1831: Law passed in Canada prohibiting pharmacists from visiting patients and prescribing medicine, which is reserved for doctors. As they can no longer visit patients nor prescribe medications, pharmacists begin to feel the need to organize their profession.

1875: Pharmacy Acts are passed in the provinces of Quebec and Ontario to regulate the practice of pharmacy. This includes issuing the licences to practise pharmacy and supervising its members. These Acts served as models for the rest of Canada; each province later passed similar legislation.

1907: The Canadian Pharmaceutical Association is founded. Previously, there was no permanent national pharmacy organization.

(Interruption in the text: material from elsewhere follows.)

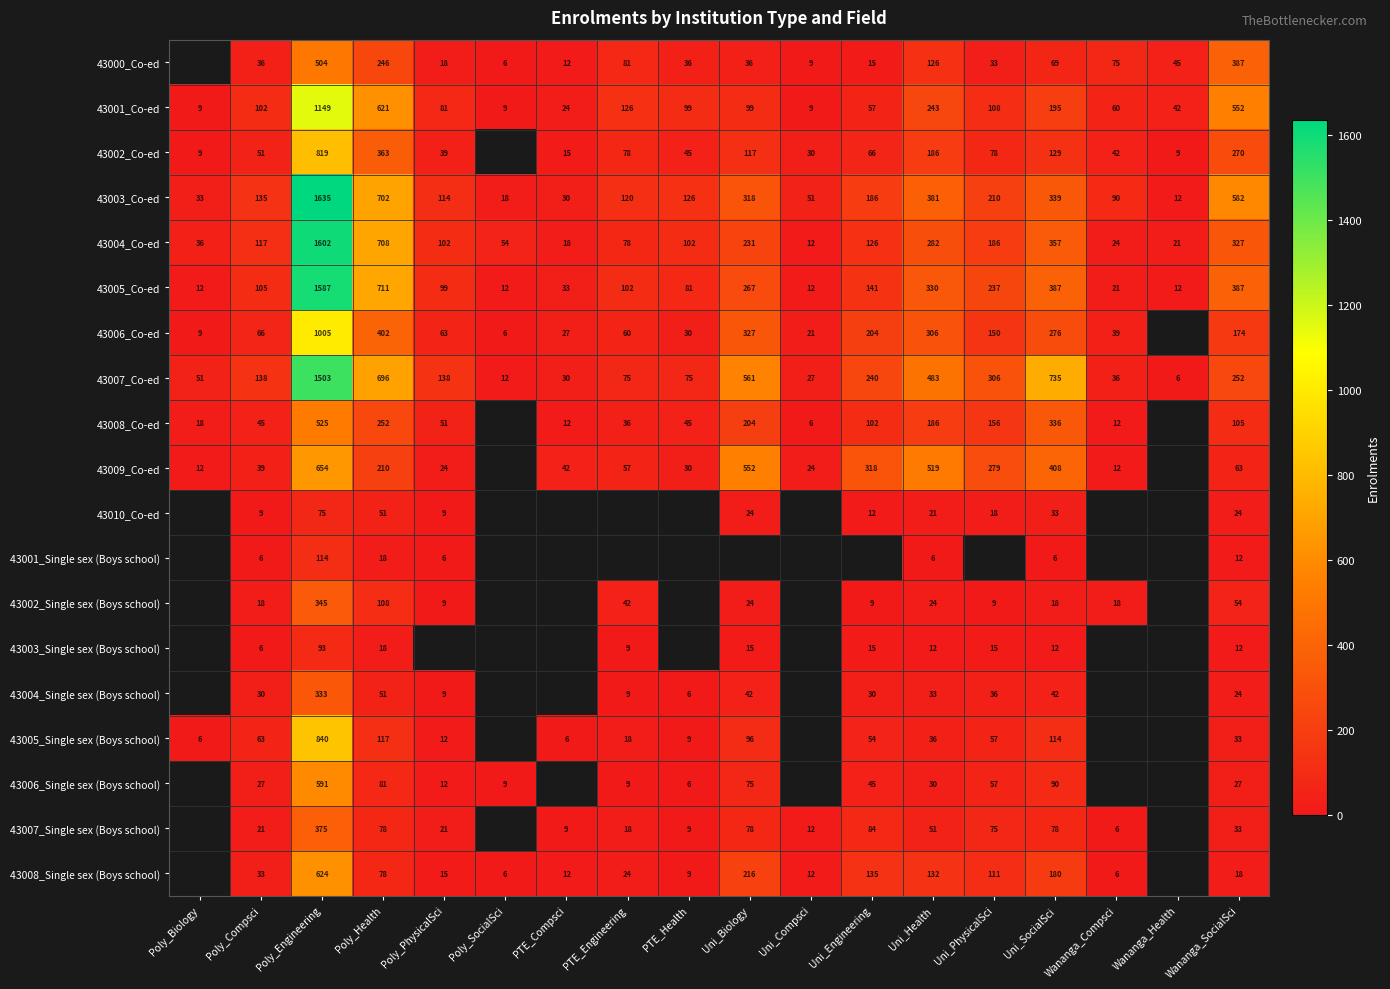

At which category is the sum across all series the highest?

Poly_Engineering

1963: The Pharmacy Examining Board of Canada is formed to establish academic qualifications to participating provincial licensing bodies. All provinces require that pharmacists obtain a baccalaureate degree in pharmacy in order to be licensed.

The Community Pharmacy

Before the advent of mass production of medication by drug companies in the mid 20th century, each medication was custom-made from raw ingredients to suit an individual patient’s needs. Pharmacists used the mortar and pestle for centuries to make custom medications, which is why it is now the industry symbol of today’s pharmacists.

Mortar and pestle used by compounding pharmacists
The symbol of the discipline of pharmacy

Compounding pharmacies evolved into what we know today as community pharmacies, which provide a range of pharmaceutical services to a specific community. Today’s pharmacists dispense a vast array of complex medications, and must comply with federal regulations on handling, quality, safety and efficacy. Therefore, most medications are prepared in industry laboratories and are obtained by the pharmacist in finished form. The community pharmacist advises patients regarding drug interactions, toxicities, side effects, allergic reactions and other adverse effects.